Dept. of Finance Market Values
We just got a notice from the Dept. of Finance stating the “market value” for our brownstone. We just bought the place in November 2009. It’s a 3-family in park slope. We paid $1.695 and DOF has valued it at $1.97. So that’s roughly $300,000 over what we paid (and we paid the asking price)….
We just got a notice from the Dept. of Finance stating the “market value” for our brownstone. We just bought the place in November 2009. It’s a 3-family in park slope. We paid $1.695 and DOF has valued it at $1.97. So that’s roughly $300,000 over what we paid (and we paid the asking price).
The DOF letter includes instructions for what to do if we’d like to dispute this valuation.
My question is: should we? The case we would make would be that it’s worth what we paid, I suppose.
Interestingly the DOF statement also notes a drop in market value from the previous year, 2007 I think, when it had been valued at $2.1 something.

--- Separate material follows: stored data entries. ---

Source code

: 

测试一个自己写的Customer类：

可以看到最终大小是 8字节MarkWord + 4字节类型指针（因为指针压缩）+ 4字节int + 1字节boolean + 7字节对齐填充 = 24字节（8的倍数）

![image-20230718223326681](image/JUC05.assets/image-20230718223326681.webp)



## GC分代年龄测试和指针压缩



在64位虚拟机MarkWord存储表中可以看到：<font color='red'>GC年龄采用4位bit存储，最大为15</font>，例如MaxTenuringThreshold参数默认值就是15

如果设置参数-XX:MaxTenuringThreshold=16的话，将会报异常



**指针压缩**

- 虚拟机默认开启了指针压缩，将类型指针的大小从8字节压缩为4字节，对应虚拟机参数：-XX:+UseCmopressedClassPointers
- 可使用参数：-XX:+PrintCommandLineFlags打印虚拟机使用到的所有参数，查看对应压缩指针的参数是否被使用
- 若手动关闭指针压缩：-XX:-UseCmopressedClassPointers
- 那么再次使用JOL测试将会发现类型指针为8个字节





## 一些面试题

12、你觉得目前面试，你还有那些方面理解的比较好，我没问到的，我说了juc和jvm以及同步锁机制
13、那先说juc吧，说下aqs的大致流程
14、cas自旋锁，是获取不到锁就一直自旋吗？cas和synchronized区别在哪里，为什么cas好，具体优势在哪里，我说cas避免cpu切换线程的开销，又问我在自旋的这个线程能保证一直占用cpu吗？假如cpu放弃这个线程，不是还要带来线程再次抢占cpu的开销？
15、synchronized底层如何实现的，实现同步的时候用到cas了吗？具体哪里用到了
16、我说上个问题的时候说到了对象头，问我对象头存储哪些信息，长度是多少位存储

I’m sort of thinking it might be best to let sleeping dogs lie… also it sounds easier.
I’m pretty sure we are paying very low property taxes in NYC in general, so this seems like it may not matter. Maybe there are even reasons having a higher value makes sense.
Advice? Thoughts?
thanks
I know I get the same feeling everytime I look at my paystb and I say too myself ” it can’t be that I have to pay all this money of my hard earned cash to a government that is giving it to homeowners that are underwater.”
To OP: (SP)
I looked up the notice of valuation for your home. You’re not going to be able to get the market value down to 536k, so no tax saving for you if you got it down to your purchase price. Scary how much a person can find out about you just by the trail you leave on a blog. Remind your kids about that when they’re on facebook.
“What To Do If You Believe Your Market Value Is Wrong”: Complete the Request for Review of Property Value form found at nyc.gov/finance. Please note that an incorrect market value might not result in a lower assessment. Your Market Value must fall below $536,000 to impact your assessed value.”
to iranyc,
It’s not a goof. I looked up the notice online, and it spells it out…
“Assessed Value: Finance multiplied your property’s market value by 6% for 1-3 family homes and by 45% for 4-10 unit homes to determine the assessed value. However, your assessed value may be lower than 6% or 45% of your market value because by law your assessed value cannot increase more than 6% per year and 20% over five years for 1-3 family homes. …”
Because of the cap on increases in assessed value, the Effective Market Value (assessed value/6%) is the number that your Market Value must fall below to impact your assessed value.
Likely in OP’s case, as in mine & others, the Effective value is still low enough that requesting a Review of Property Value won’t end up lowering your taxes.
I got my notice of valuation from the DOF, and it had a helpful item that I don’t think was there in past years. It said something like “…your taxes would be reduced only if the market value was less than $xxx,xxx”
For me the market value was about 100k more than a recent appraisal, but that’s still 400k more than the value at which I’d save any taxes, so not worth contesting the valuation.
i’m looking at my first notice of property value and it shows a small decrease in the market value BUT a rise in the assessed value and taxable value. Only part of the rise is attributable to a reduction in exemptions. How can that be? The gobbledygook explanation sets the assessed value equal to 6% of the effective market value and the effective market value equal to the assessed value divided by 6% (well, duh!), but connects neither of those numbers to the market value, which is “estimated…based on recent comparable sales.” Any likely explanation of this apparent goof?
Can’t find ’em, BH. That’s why comps will fall in half from the peak. That’s the point.
And why do they use that number, newsouthsloper? It doesn’t have anything to do with the historical norm, does it?
***Bid half off peak comps***
“Why are you using a 9.5 rent roll multiplier? That’s awfully close to my 10x. You must be delusional”
Because that is what the department of finance uses to asses taxes. Check their website.
BHO,
Please show me brownstone properties trading at close to 10x rents. I’ll be happy to pay a finders fee.
newsouthsloper @ 2:55,
Why are you using a 9.5 rent roll multiplier? That’s awfully close to my 10x. You must be delusional.